Paul Temple Radio Serials over the years

Paul Temple Radio Serials

Paul Temple first appeared in Send for Paul Temple broadcast in May 1938 and produced by Martyn C. Webster (1902-1983) for BBC Midland Region. Martyn C. Webster can be credited with discovering Francis Durbridge when he noted at a Birmingham University Revue that whilst Durbridge was a bad actor he was also credited with several of the more successful sketches.

Starring Hugh Morton (1903-1984) as Temple and Bernadette Hodgson as Steve Trent (whom Temple later marries) it also featured Lester Mudditt as Sir Graham Forbes of Scotland Yard, a role he was to take in nearly every Paul Temple serial.

The Paul Temple Serials and their year of broadcast are as follows:
  • Send for Paul Temple (1938)
  • Paul Temple and the Front Page Men (1938)
  • News of Paul Temple (1939)
  • Paul Temple Intervenes (1942)
  • Send for Paul Temple Again (1945)
  • A Case for Paul Temple (1946 and 2011)
  • Paul Temple and the Gregory Affair (1946 and 2013)
  • Paul Temple and Steve (1947 and 2010)
  • Paul Temple and the Sullivan Mystery (1947 and 2006)
  • Paul Temple and the Curzon Case (1948)
  • Paul Temple and the Madison Mystery (1949, 1955 and 2008)
  • Paul Temple and the Vandyke Affair (1950 and 1959)
  • Paul Temple and the Jonathan Mystery (1951 and 1963)
  • Paul Temple and the Gilbert Case (1954 and 1959)
  • Paul Temple and the Lawrence Affair (1956)
  • Paul Temple and the Spencer Affair (1957)
  • Paul Temple and the Conrad case (1959)
  • Paul Temple and the Margo Mystery (1961)
  • Paul Temple and the Geneva Mystery (1965)
  • Paul Temple and the Alex Affair (1968) – This was a revised version of Send for Paul Temple Again

In addition to the above there were two one-hour Paul Temple radio plays.
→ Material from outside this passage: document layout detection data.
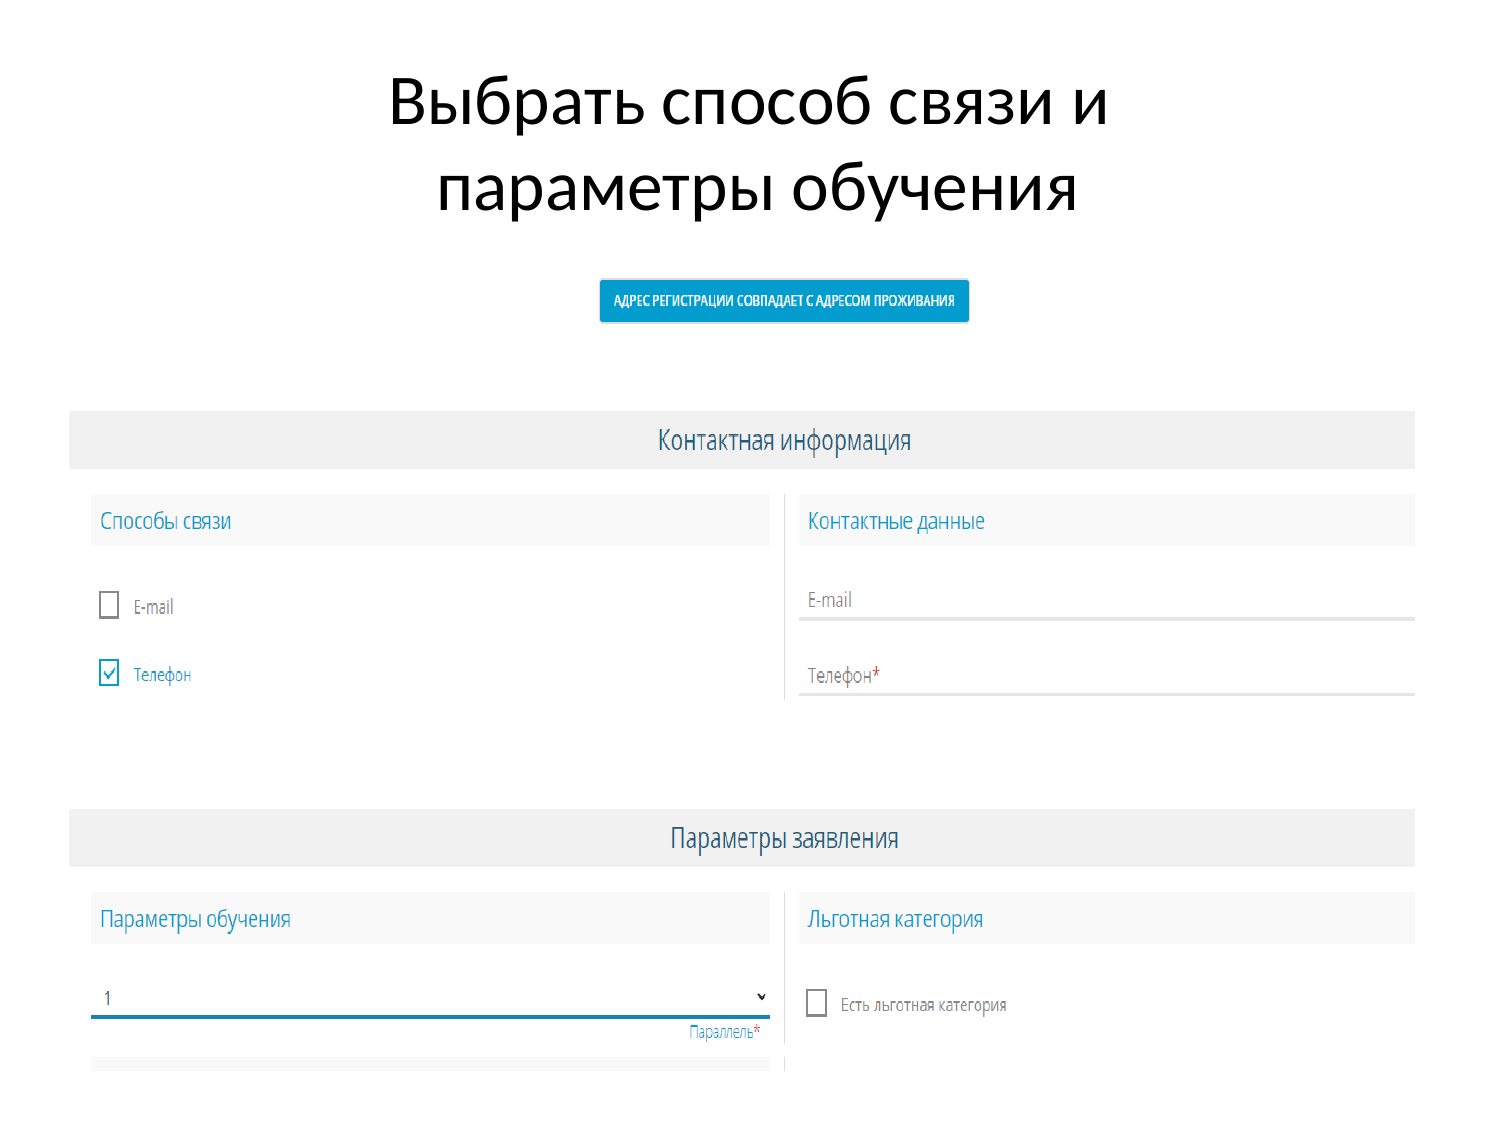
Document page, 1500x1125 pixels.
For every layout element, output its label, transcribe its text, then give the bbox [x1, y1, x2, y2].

title Выбрать способ связи и параметры обучения [75, 45, 1425, 233]
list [64, 255, 1416, 1071]
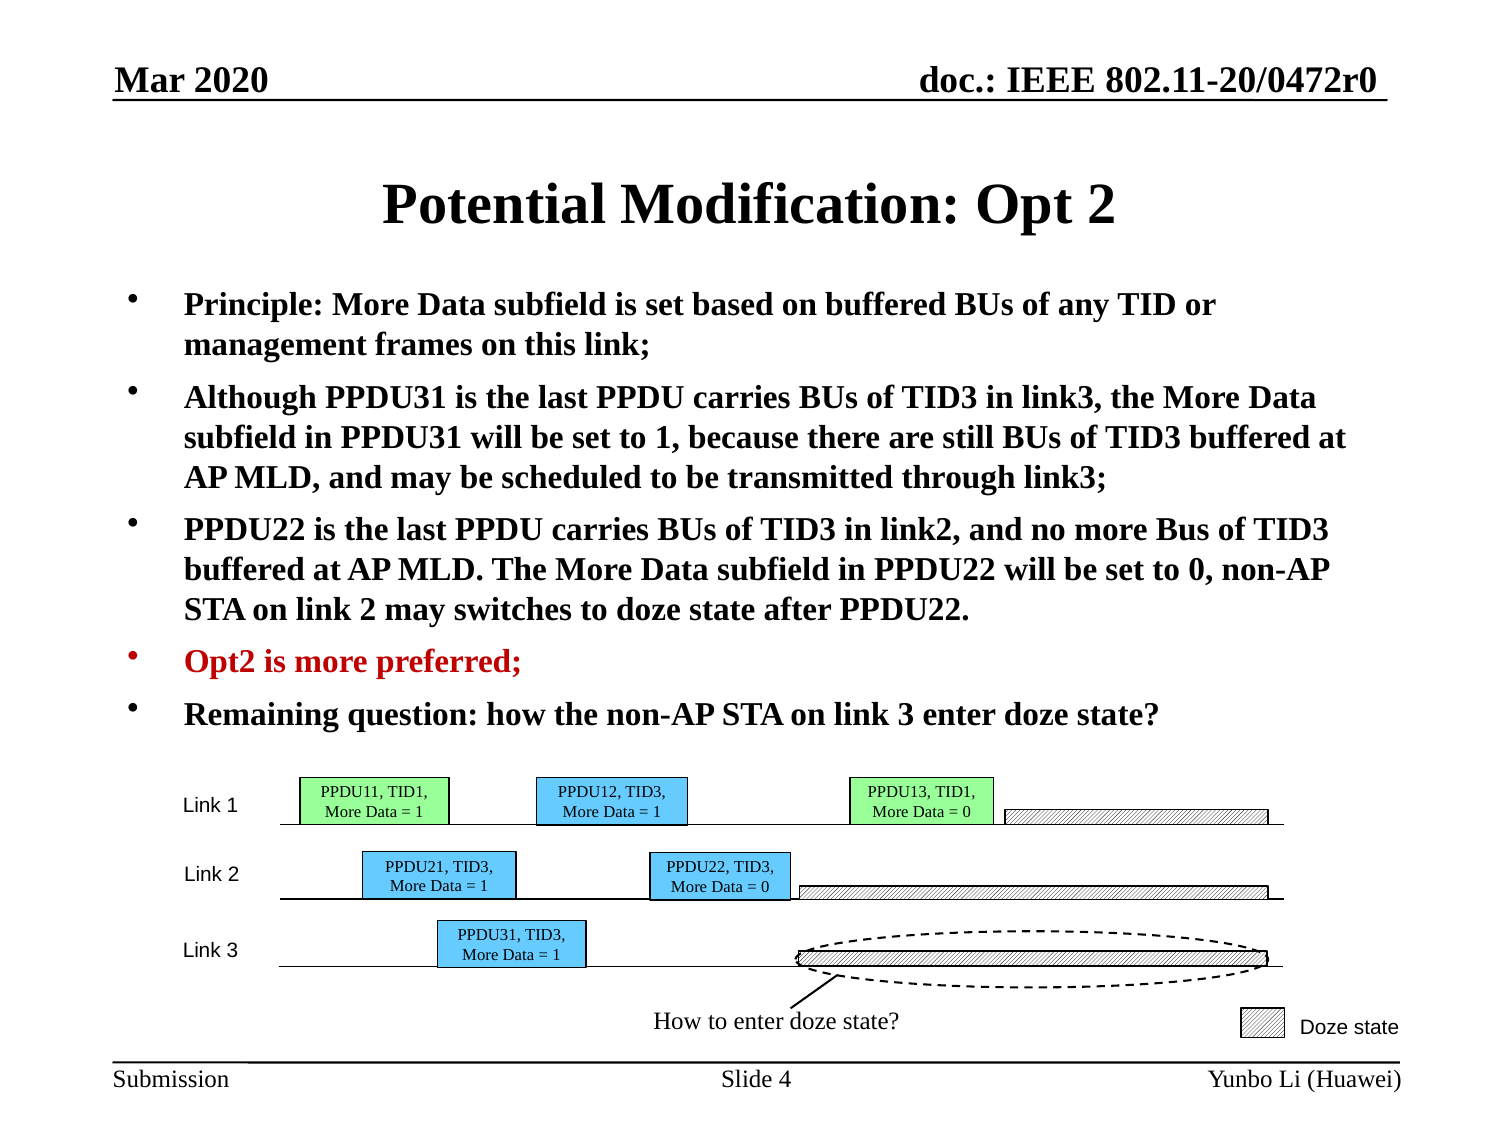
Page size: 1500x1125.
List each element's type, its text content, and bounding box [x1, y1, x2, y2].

text_box How to enter doze state? [638, 997, 921, 1043]
text_box PPDU13, TID1, More Data = 0 [848, 775, 996, 824]
footer Yunbo Li (Huawei) [1204, 1061, 1402, 1093]
text_box [796, 949, 809, 956]
text_box PPDU11, TID1, More Data = 1 [298, 775, 451, 824]
text_box [795, 931, 1269, 965]
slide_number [114, 54, 271, 101]
text_box PPDU12, TID3, More Data = 1 [535, 775, 689, 824]
title Potential Modification: Opt 2 [112, 112, 1388, 288]
text_box PPDU22, TID3, More Data = 0 [648, 850, 793, 898]
text_box Link 2 [169, 853, 255, 893]
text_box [790, 974, 838, 1009]
text_box Link 3 [168, 928, 254, 969]
list Principle: More Data subfield is set based on buffered BUs of any TID or management frames on this link; Although PPDU31 is the last PPDU carries BUs of TID3 in link3, the More Data subfield in PPDU31 will be set to 1, because there are still BUs of TID3 buffered at AP MLD, and may be scheduled to be transmitted through link3; PPDU22 is the last PPDU carries BUs of TID3 in link2, and no more Bus of TID3 buffered at AP MLD. The More Data subfield in PPDU22 will be set to 0, non-AP STA on link 2 may switches to doze state after PPDU22. Opt2 is more preferred; Remaining question: how the non-AP STA on link 3 enter doze state? [112, 288, 1388, 754]
text_box PPDU21, TID3, More Data = 1 [360, 849, 518, 898]
text_box [1239, 1006, 1286, 1039]
text_box [798, 884, 1270, 898]
text_box [1003, 807, 1270, 824]
text_box [839, 974, 1234, 988]
slide_number Slide 4 [712, 1061, 800, 1093]
text_box Link 1 [168, 784, 254, 825]
text_box [1255, 949, 1269, 958]
text_box PPDU31, TID3, More Data = 1 [435, 918, 588, 965]
text_box Doze state [1284, 1006, 1414, 1047]
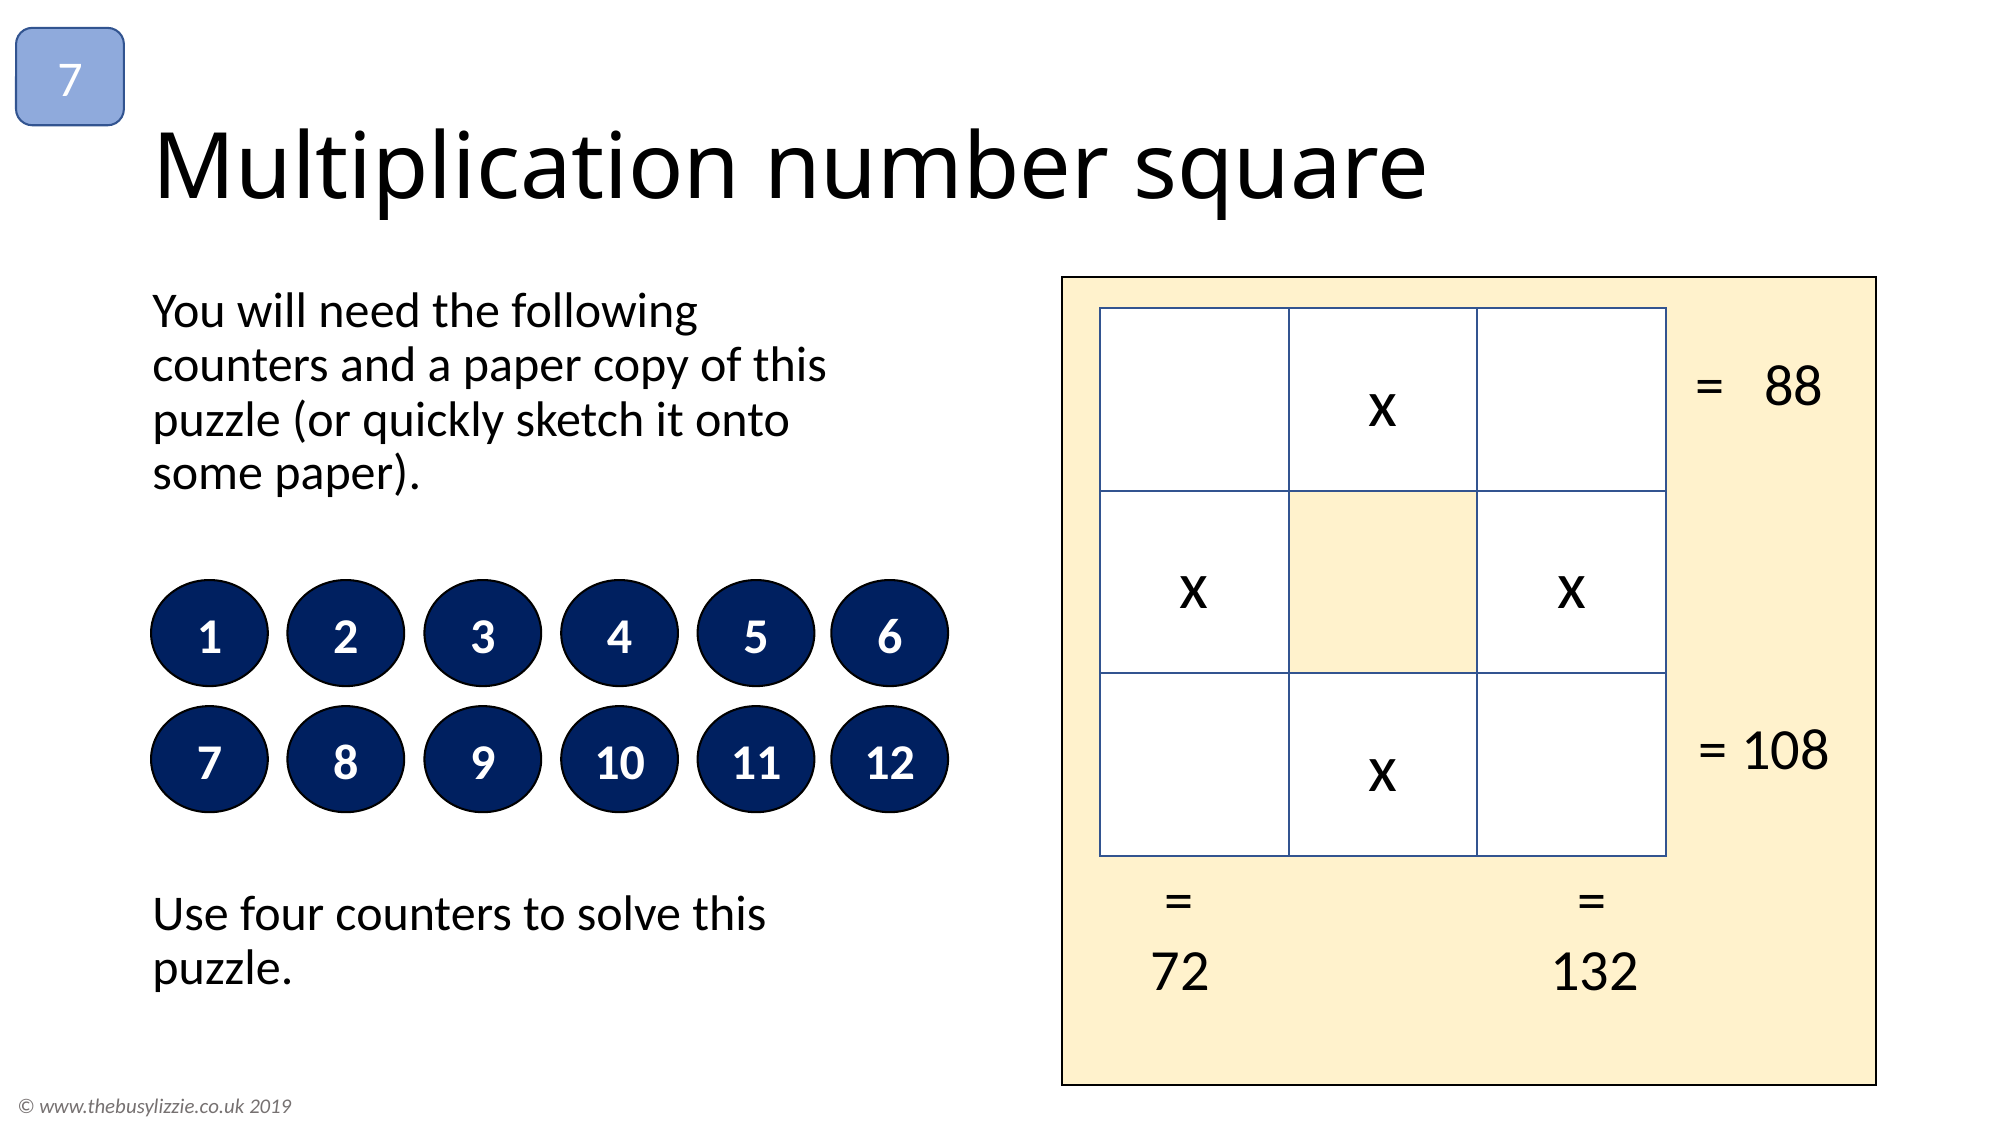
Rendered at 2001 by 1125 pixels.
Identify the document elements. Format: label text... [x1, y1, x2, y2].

text_box 6 [830, 579, 950, 688]
text_box 8 [286, 705, 406, 814]
text_box 7 [150, 705, 269, 814]
title Multiplication number square [137, 59, 1863, 278]
text_box 12 [830, 705, 950, 814]
text_box 7 [14, 26, 125, 127]
text_box © www.thebusylizzie.co.uk 2019 [2, 1085, 311, 1125]
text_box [1061, 277, 1926, 1086]
text_box 10 [560, 705, 679, 814]
text_box 5 [696, 579, 816, 688]
list You will need the following counters and a paper copy of this puzzle (or quickly sketch it onto some paper). Use four counters to solve this puzzle. [137, 277, 891, 1066]
text_box 1 [150, 579, 269, 688]
text_box 3 [423, 579, 543, 688]
text_box 11 [696, 705, 816, 814]
text_box 2 [286, 579, 406, 688]
text_box 9 [423, 705, 543, 814]
text_box 4 [560, 579, 679, 688]
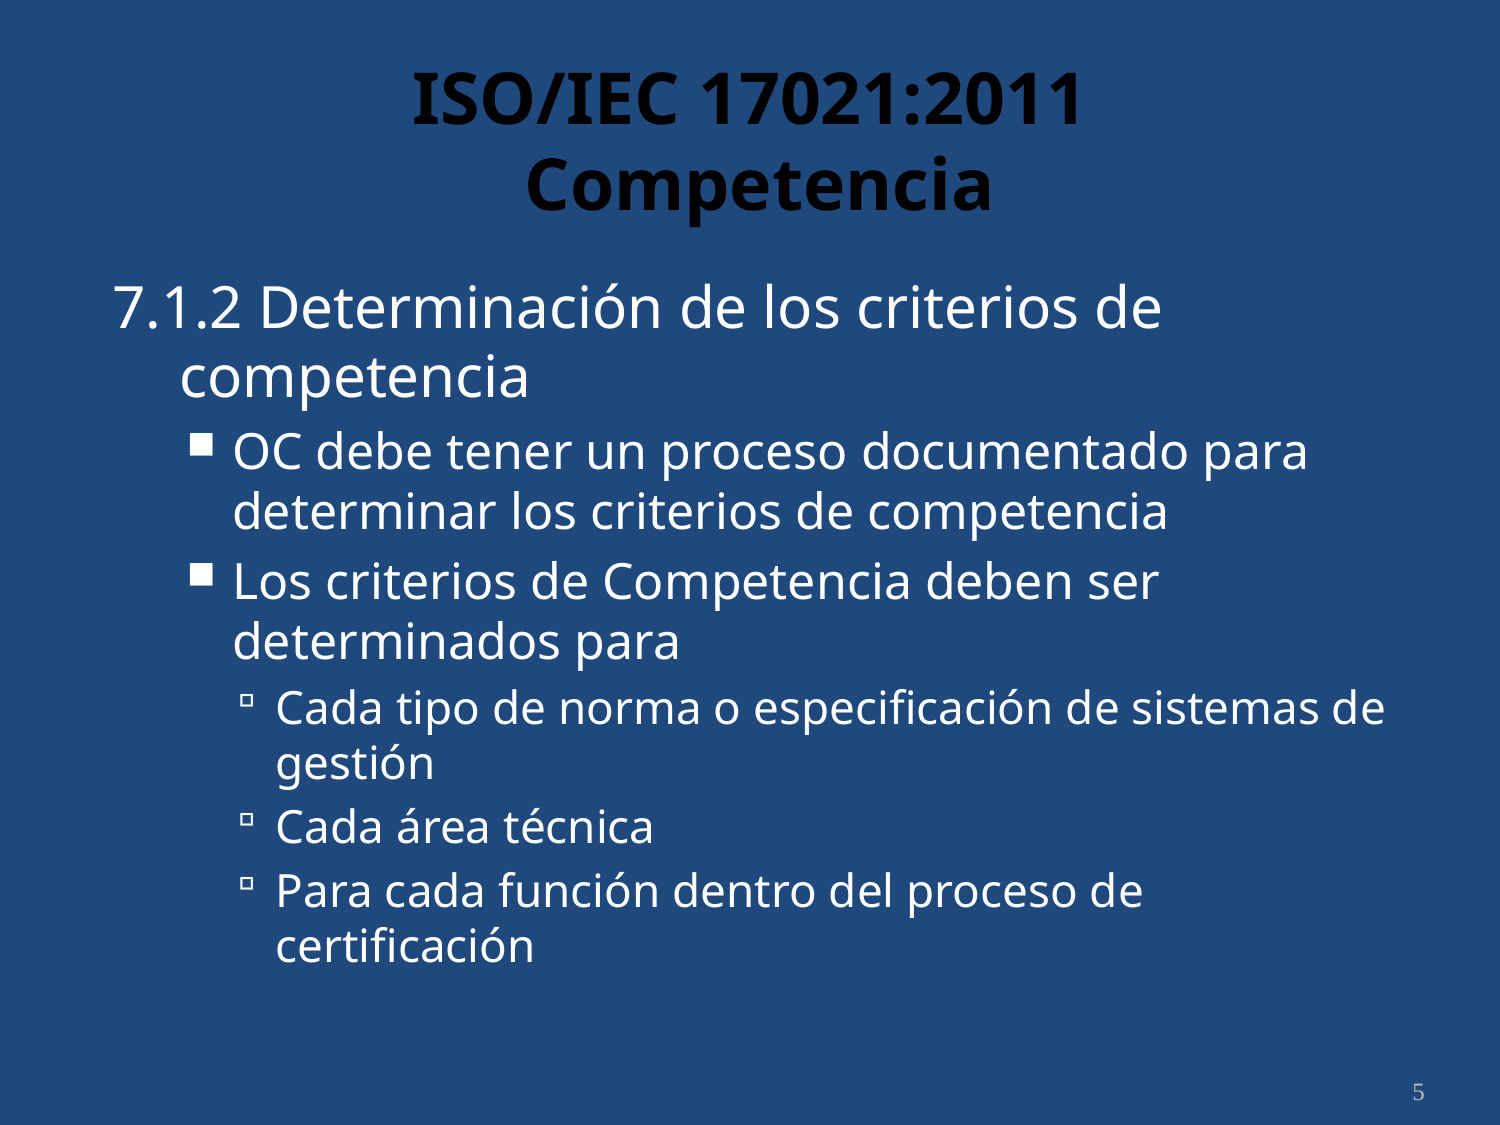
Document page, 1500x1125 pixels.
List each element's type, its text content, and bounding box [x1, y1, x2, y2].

The Paul Temple radio serials were produced across Europe as well as in the UK.

For further information see below

Paul Temple Radio Serials

The Origin of Paul Temple

Paul Temple has been played by several actors most notably Kim Peacock (1901-1966) 9 times and Peter Coke (1913-2008) 11 times. Steve was played by Marjorie Westbury (1905-1989) 23 times. All the Paul Temple serials were produced by Martyn C. Webster who even following his retirement returned to the BBC in 1968 to produce the final serial. It was he who introduced the practice of not letting the actors read the script of the last episode before its rehearsal and broadcast so there could be no chance of the villain being disclosed by any inflexion of a character’s voice or performance.

The signature tune for the first serials was an extract from Rimsky-Korsakov’s Scheherazade but this was replaced from 1947 onwards by Coronation Scot. As Jack Adrian wrote in The Independent ‘To children of the 1940s and 1950s, who grew up in the radio age, Francis Durbridge is the sound of Coronation Scot, that most compelling of pieces by Vivian Ellis which invariably heralded yet another Paul Temple serial.’

Paul Temple the character was born in Ontario, the son of Lt. Gen Ian Temple and came to England at the age of ten. He was educated at Rugby and Magdalen College Oxford, afterwards writing his first of more than 30 novels at the age of twenty-two. Paul Temple and Steve were married in St Mary Abbots Church in Kensington in 1938. Temple’s interests were fishing, collecting first editions, Debussy, Beethoven, Jerome Kern, Rodgers and Hart, Cole Porter and the watercolours of Raoul Dufy.

Concerning the origin of the character, Durbridge recalled that he had come across a fellow passenger who inspired him when taking a train from London to Birmingham. “I had been brooding upon the character of Paul Temple for some months…We never spoke, but I found my mind recalling the deliberate manner he had inserted a cigarette into its unusual holder, the keen intelligent face, the smiling eyes and shrewd mouth”. As to the origin of Steve, the Durbridge family have never doubted that she was based upon Durbridge’s wife Norah to whom he became engaged in 1937 and married in 1940.